TABLE 33-1 -- Indications for perioperative transesophageal echocardiography
Category I indications: Supported by the strongest evidence or expert opinion; TEE is frequently useful in improving clinical outcomes in the following settings and is often indicated, depending on individual circumstances:
Intraoperative evaluation of acute, persistent, and life-threatening hemodynamic disturbances in which ventricular function and its determinants are uncertain and have not responded to treatment
Intraoperative use in valve repair
Intraoperative use in congenital heart surgery for most lesions requiring cardiopulmonary bypass
Intraoperative use in repair of hypertrophic obstructive cardiomyopathy
Intraoperative use for endocarditis when preoperative testing was inadequate or extension of infection to perivalvular tissue is suspected
Preoperative use in unstable patients with suspected thoracic aortic aneurysms, dissection, or disruption who need to be evaluated quickly
Intraoperative assessment of aortic valve function in repair of aortic dissections with possible aortic valve involvement
Intraoperative evaluation of pericardial window procedures
Use in the intensive care unit for unstable patients with unexplained hemodynamic disturbances, suspected valve disease, or thromboembolic problems (if other tests or monitoring techniques have not confirmed the diagnosis or patients are too unstable to undergo other tests)
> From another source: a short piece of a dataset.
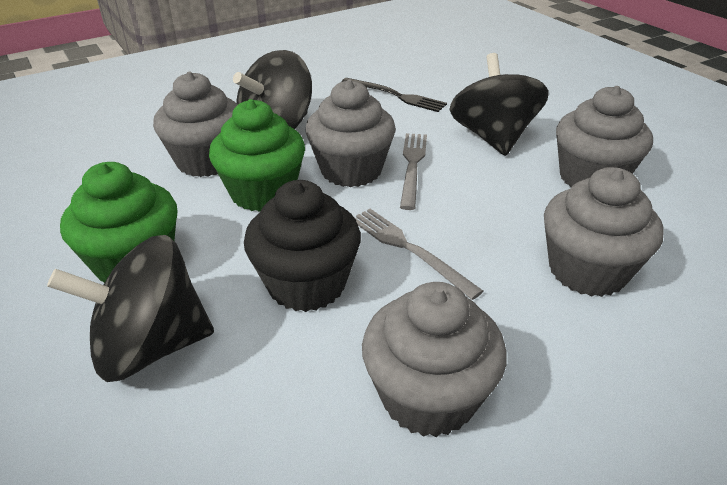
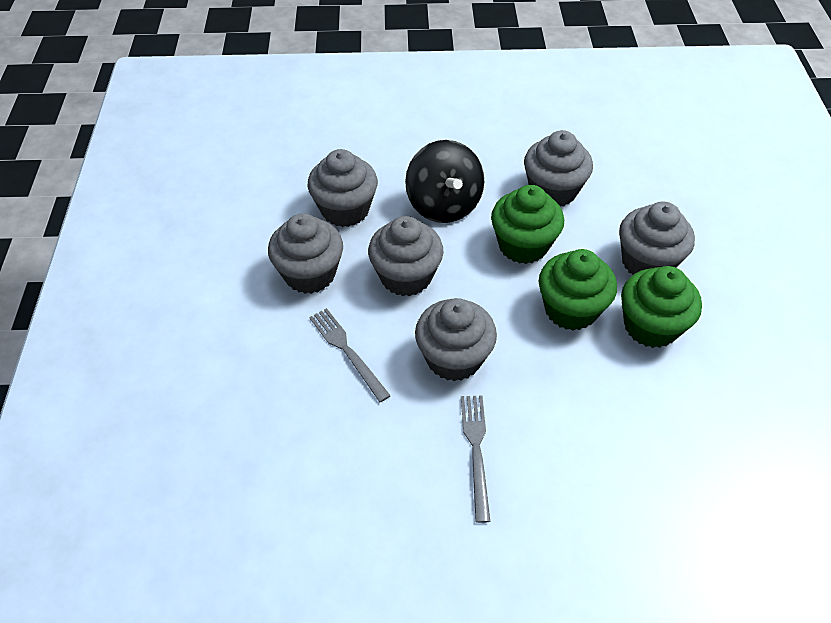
black cupcake: 1 -> 0
black fork: 1 -> 0
black spinning top: 3 -> 1
green cupcake: 2 -> 3
grey cupcake: 5 -> 6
Category II indications: Supported by weaker evidence and expert consensus; TEE may be useful in improving clinical outcomes in the following settings, depending on individual circumstances, but appropriate indications are less certain:
Perioperative use in patients with an increased risk of myocardial ischemia or infarction
Perioperative use in patients with an increased risk of hemodynamic disturbances
Intraoperative assessment of valve replacement
Intraoperative assessment of repair of cardiac aneurysms
Intraoperative evaluation of removal of cardiac tumors
Intraoperative detection of foreign bodies
Intraoperative detection of air emboli during cardiotomy, heart transplant operations, and upright neurosurgical procedures
Intraoperative use during intracardiac thrombectomy
Intraoperative use during pulmonary embolectomy
Intraoperative use for suspected cardiac trauma
Preoperative assessment of patients with suspected acute thoracic aortic dissections, aneurysms, or disruption
Intraoperative use during repair of thoracic aortic dissections without suspected aortic valve involvement
Intraoperative detection of aortic atheromatous disease or other sources of aortic emboli
Intraoperative evaluation of pericardiectomy, pericardial effusions, or pericardial surgery
Intraoperative evaluation of anastomotic sites during heart and/or lung transplantation
Monitoring placement and function of assist devices
Category III indications: Little current scientific or expert support; TEE is infrequently useful in improving clinical outcomes in the following settings, and appropriate indications are uncertain:
Intraoperative evaluation of myocardial perfusion, coronary artery anatomy, or graft patency
Intraoperative use during repair of cardiomyopathies other than hypertrophic obstructive cardiomyopathy
Intraoperative use for uncomplicated endocarditis during noncardiac surgery
Intraoperative monitoring for emboli during orthopedic procedures
Intraoperative assessment of repair of thoracic aortic injuries
Intraoperative use for uncomplicated pericarditis
Intraoperative evaluation of pleuropulmonary diseases
Monitoring placement of intra-aortic balloon pumps, automatic implantable cardiac defibrillators, or pulmonary artery catheters
Intraoperative monitoring of cardioplegia administration
Adapted from Practice guidelines for perioperative transesophageal echocardiography. A report by the American Society of Anesthesiologists and the Society of Cardiovascular Anesthesiologists Task Force on Transesophageal Echocardiography. Anesthesiology 84:986–1006, 1996.